Specifically, Boren said the NEG is focused on extracting greater value from its energy trading operations, accelerating the growth in "megawatts controlled" either through asset ownership or contractual arrangements, and enhancing its ownership and management of strategic natural gas transportation and storage assets.

Boren also said that as the NEG pursues these objectives, it is aggressively working to use its balance sheet and equity more efficiently, increasing capital velocity to boost returns. Examples include using more innovative asset ownership and management strategies such as tolling agreements, expanding the NEG's use of sophisticated financial structures to optimize leverage and risk, and monetizing assets and redeploying capital to higher value opportunities.

Boren said the NEG's program to develop new power plants continues to move forward with plants under construction or in development in key regions, including the West, the Northeast and the Midwest. These facilities represent more than 15,700 megawatts of capacity, in addition to the 7,000 megawatts currently controlled by the NEG. The NEG is also building its portfolio through new contractual arrangements, known as tolling agreements, that give it rights to supply fuel to and sell the power from facilities it does not own or operate, he said.

Achieving the NEG's overall growth objective goes well beyond building new power plants and pipelines, Boren said. He stressed the vital role the unit's energy trading and marketing organization must play in executing the NEG's strategy. The NEG trading and marketing group is expanding its role beyond that of a support function to that of a driver for growth through control of contractual assets, he said. The group is expanding its portfolio, diversifying its resources with a blend of physical and contractual energy assets, capturing efficiencies through e-business, and developing new products, Boren said.
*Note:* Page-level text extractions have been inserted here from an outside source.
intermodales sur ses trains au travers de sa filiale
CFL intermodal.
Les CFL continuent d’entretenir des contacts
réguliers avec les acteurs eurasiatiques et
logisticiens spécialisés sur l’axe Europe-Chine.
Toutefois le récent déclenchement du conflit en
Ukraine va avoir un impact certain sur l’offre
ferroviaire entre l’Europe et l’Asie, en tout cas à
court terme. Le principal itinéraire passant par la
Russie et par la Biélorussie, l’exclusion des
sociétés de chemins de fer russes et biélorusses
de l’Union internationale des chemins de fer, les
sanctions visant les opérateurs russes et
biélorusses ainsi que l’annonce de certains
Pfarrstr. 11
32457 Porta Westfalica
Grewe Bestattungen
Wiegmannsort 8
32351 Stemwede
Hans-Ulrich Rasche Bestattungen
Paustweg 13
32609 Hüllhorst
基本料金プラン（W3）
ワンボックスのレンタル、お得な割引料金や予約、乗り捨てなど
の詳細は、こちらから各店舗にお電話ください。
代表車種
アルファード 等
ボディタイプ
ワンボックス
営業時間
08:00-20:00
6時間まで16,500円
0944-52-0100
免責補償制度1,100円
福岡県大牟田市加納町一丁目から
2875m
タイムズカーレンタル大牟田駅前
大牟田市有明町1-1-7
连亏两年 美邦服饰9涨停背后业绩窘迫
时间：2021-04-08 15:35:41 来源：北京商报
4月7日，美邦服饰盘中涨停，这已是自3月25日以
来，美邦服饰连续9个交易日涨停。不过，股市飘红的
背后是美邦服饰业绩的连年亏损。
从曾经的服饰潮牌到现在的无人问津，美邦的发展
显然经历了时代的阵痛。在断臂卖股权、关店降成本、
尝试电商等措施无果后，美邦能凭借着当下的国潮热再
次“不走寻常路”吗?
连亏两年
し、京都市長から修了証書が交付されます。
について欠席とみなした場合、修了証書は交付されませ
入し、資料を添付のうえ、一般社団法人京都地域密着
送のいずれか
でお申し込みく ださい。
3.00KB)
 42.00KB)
Boren's overview was followed by remarks from senior members of the NEG management team. The presentations highlighted the NEG's capabilities and strategies in core competencies for success in the competitive market, including risk management, market assessment and valuation, transaction evaluation, and asset financing.

"The National Energy Group has the strategy and the full spectrum of skills and resources it takes to achieve its growth objectives and deliver solid, sustainable results to shareholders," Boren said. "Our performance in 2000 is the result of our focus and commitment to these goals, and a solid foundation on which we will build going forward."

PG&E Corporation, with revenues of more than $20 billion and operations in 21 states, markets energy services and products throughout North America through its National Energy Group. PG&E Corporation's businesses also include Pacific Gas and Electric Company, the Northern and Central California utility that deliver natural gas and electricity to one in every 20 Americans.